The commodity price of gold and silver has been drifting south for some time, impacting the price of American Eagle and other bullion coins. Despite this downturn, it does not appear that this has changed the almost unquenchable thirst for these or circulation-strike yet bullion-impacted coins. Prices have been adjusting accordingly, but the demand has not abated. This is important since bullion alongside new U.S. Mint coin issues are the two most likely gateway product areas through which investors may evolve into serious coin collectors as well.
Values may be lower for common-date gold, yet demand for these coins continues unabated. An interesting yet unscientific sidebar: at the time this commentary is being written, there appears from my personal observations to be a significantly low inventory of $10 Coronet Eagle coins available.
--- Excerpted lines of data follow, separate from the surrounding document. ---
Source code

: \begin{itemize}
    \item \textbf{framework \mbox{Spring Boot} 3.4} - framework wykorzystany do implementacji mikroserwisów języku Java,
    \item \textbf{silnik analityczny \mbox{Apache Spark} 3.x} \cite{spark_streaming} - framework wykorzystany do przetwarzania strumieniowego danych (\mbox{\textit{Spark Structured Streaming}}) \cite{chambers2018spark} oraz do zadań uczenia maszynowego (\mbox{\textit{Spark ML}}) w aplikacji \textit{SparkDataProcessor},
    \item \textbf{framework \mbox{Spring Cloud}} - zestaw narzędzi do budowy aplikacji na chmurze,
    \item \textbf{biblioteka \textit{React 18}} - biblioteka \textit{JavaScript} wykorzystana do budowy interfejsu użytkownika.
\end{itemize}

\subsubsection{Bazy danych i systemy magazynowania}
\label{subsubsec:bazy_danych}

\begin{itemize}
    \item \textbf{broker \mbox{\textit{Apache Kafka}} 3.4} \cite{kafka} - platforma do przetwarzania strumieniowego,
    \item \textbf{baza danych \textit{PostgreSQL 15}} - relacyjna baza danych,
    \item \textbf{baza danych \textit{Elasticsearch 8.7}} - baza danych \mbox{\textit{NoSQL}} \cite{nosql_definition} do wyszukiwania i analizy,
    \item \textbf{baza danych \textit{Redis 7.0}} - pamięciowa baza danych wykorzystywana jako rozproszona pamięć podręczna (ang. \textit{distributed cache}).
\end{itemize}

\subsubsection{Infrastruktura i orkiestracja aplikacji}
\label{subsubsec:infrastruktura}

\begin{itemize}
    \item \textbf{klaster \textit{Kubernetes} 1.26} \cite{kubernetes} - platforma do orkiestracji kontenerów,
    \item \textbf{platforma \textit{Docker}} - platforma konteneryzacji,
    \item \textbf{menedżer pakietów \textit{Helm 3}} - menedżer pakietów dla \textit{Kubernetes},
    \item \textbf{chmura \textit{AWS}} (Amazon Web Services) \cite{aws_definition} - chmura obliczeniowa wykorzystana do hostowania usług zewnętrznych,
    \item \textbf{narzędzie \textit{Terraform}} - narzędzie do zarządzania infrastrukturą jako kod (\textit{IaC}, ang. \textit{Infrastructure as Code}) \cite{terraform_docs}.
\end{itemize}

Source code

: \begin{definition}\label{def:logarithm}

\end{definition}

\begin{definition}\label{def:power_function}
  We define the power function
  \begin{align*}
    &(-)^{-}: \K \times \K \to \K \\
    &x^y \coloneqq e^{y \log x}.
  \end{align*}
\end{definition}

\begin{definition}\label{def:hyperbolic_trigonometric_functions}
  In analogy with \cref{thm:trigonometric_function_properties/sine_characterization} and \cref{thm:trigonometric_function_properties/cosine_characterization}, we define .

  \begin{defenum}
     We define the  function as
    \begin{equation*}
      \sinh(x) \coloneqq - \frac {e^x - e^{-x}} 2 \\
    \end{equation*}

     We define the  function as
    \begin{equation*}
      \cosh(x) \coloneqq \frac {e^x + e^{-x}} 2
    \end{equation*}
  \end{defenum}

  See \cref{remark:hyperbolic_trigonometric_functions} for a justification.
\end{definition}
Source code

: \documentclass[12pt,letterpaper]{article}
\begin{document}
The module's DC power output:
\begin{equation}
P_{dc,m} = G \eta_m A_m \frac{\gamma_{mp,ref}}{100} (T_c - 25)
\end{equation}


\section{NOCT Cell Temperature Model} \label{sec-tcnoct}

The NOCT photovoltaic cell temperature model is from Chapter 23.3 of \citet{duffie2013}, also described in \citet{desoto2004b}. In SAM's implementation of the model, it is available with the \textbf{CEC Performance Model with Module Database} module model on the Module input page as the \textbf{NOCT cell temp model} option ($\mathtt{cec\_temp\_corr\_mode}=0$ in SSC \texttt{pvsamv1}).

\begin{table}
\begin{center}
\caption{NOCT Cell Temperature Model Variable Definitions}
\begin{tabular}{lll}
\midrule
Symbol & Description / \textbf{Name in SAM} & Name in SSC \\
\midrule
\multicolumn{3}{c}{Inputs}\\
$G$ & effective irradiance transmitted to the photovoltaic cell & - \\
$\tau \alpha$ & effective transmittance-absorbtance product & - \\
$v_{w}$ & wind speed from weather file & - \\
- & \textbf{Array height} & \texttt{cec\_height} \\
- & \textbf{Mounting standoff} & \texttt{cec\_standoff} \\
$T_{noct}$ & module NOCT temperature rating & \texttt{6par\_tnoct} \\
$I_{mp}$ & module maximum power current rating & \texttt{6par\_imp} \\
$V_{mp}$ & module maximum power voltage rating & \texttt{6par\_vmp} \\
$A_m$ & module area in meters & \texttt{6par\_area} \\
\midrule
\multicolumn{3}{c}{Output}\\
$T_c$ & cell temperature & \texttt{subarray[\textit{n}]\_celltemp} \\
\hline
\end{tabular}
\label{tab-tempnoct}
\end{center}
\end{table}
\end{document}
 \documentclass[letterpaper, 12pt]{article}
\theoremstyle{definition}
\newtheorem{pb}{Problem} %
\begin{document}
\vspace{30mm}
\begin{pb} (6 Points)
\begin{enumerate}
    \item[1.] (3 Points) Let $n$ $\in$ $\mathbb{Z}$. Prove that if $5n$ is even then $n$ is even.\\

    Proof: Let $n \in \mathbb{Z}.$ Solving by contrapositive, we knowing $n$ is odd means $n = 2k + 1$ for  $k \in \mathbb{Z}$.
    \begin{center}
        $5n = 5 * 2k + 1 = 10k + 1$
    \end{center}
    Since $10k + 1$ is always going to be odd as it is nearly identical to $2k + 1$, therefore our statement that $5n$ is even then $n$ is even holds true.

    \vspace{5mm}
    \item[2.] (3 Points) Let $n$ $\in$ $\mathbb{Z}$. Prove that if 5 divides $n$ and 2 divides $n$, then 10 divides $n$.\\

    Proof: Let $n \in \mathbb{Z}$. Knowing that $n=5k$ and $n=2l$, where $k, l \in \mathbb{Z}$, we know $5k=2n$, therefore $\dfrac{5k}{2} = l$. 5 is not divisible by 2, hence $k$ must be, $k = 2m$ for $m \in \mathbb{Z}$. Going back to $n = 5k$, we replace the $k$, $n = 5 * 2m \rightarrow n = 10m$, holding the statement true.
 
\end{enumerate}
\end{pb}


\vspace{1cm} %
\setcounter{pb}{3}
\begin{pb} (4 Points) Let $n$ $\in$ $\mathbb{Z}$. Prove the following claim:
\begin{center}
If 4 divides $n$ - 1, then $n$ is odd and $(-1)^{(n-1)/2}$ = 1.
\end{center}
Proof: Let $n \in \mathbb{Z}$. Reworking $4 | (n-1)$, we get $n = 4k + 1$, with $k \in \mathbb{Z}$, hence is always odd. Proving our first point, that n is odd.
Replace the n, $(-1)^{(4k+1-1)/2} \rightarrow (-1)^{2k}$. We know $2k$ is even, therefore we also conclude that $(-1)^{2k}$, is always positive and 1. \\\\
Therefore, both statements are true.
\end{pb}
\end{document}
Collectible yet reasonably available coins in all denominations remain the focus of most collectors, while the truly scarce to rare coin market continues to froth. Both collectors and investors appear to be the buyers in this market sector. Not all rare coins are setting record prices, but the prices they do realize are attractive.
Another plus for the hobby occurred recently when the Anti-Counterfeiting Educational Foundation, Numismatic Guaranty Company and Professional Numismatists Guild sent a letter to Facebook asking for the social media company to address that Facebook “has become the predominant choice of some fraudsters.” We shall see if a positive response is received.
The overall coin market can at this juncture be termed “excellent.” There is lots of interest and lots of strength in the hobby of kings.